Ce que ces chiffres disent du potentiel : de l'ordre de 74 maisons individuelles, 272 diagnostics publiés pour 1 000 résidences principales, environ 68 logements occupés par leur propriétaire. Ce volume ne préjuge d'aucune éligibilité individuelle : il indique seulement où se concentrent, à Lettret, les situations où le scénario décrit sur cette page a le plus de chances d'être pertinent.
Dernier paramètre, le financement du reliquat : sur le cas type à Lettret, le reste à charge d'un ménage très modeste ressort à 6 000 € après aide ANAH et prise en charge de l'accompagnement. Étalé sur quinze ans en éco-prêt à taux zéro, cela représente de l'ordre de 35 € par mois, à comparer aux 1 210 € d'économie annuelle attendue sur la facture d'énergie.
Qui décide, et donc qui finance : 74 % de propriétaires occupants à Lettret, soit environ 68 logements. Pour un scénario de gain de classes, de deux à quatre, cela signifie autant de dossiers décidables sans mandat de gestion, le solde relevant du parc locatif et donc d'un montage bailleur distinct.
Combien de classe DPE gagnée exactement ? À Lettret, le logement de référence de 105 m² situé en zone H3 en compte environ 3 pour un scénario de gain de classes, de deux à quatre. La dépense attendue s'établit dès lors entre 48 000 € et 84 000 € TTC (16 000–28 000 € l'unité), pour une assiette éligible plafonnée à 40 000 € HT.
Le critère à écrire noir sur blanc dans le devis pour un scénario de gain de classes, de deux à quatre à Lettret est un calcul 3CL-DPE avant et après travaux par le même opérateur. Sans cette mention, ni l'aide ni le certificat d'économies d'énergie ne sont sécurisés, et le contrôle sur site peut conduire à un refus de versement du solde.
La densité de diagnostics renseigne sur la maturité du marché : 25 DPE publiés par l'ADEME à Lettret, soit 272 pour 1 000 résidences principales. Un tel volume conditionne les délais de un auditeur énergétique qualifié, dont l'intervention sur un scénario de gain de classes, de deux à quatre dure six à dix mois du diagnostic à la réception.
La logistique dépend de la densité : 196 habitants pour 92 résidences principales à Lettret. Cette densité conditionne l'emprise de stationnement, l'autorisation de voirie et le stockage des matériaux nécessaires à un scénario de gain de classes, de deux à quatre, trois postes que les devis les moins précis oublient de chiffrer.

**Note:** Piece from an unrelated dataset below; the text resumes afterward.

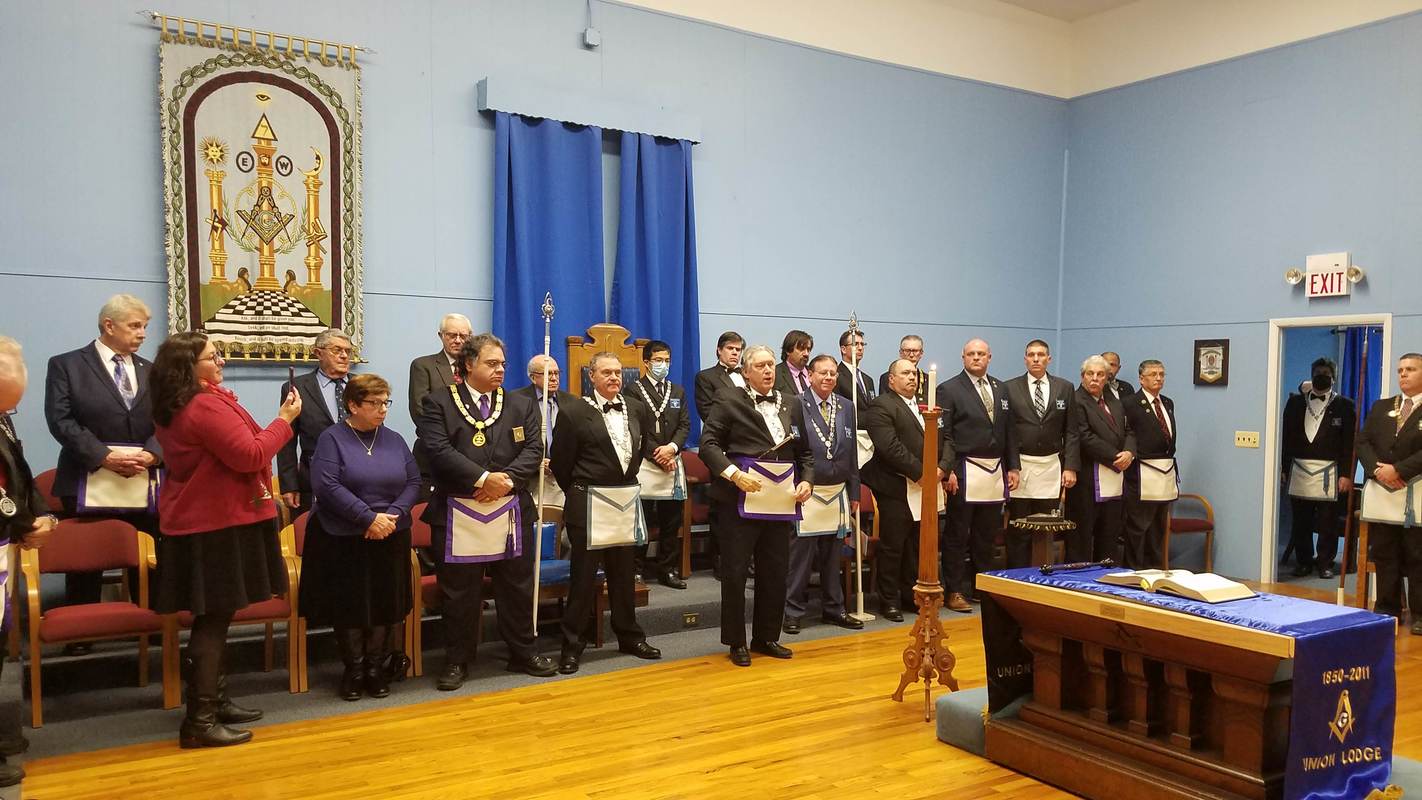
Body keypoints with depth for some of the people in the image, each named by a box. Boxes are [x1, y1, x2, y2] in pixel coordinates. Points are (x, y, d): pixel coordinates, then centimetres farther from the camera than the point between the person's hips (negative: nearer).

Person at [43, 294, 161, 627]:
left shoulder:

La zone climatique n'est pas un détail administratif : à Lettret, en zone H3, la base conventionnelle retenue est de 195 kWh/m²/an. C'est elle qui fixe le retour sur investissement de un scénario de gain de classes, de deux à quatre et qui explique qu'un même ouvrage soit prioritaire ici et secondaire dans une zone plus tempérée.
Une moyenne de 2.13 personne(s) par logement à Lettret : ce chiffre paraît anodin, il commande pourtant le débit de ventilation, le volume d'eau chaude et donc la cohérence de un scénario de gain de classes, de deux à quatre avec le reste du bouquet.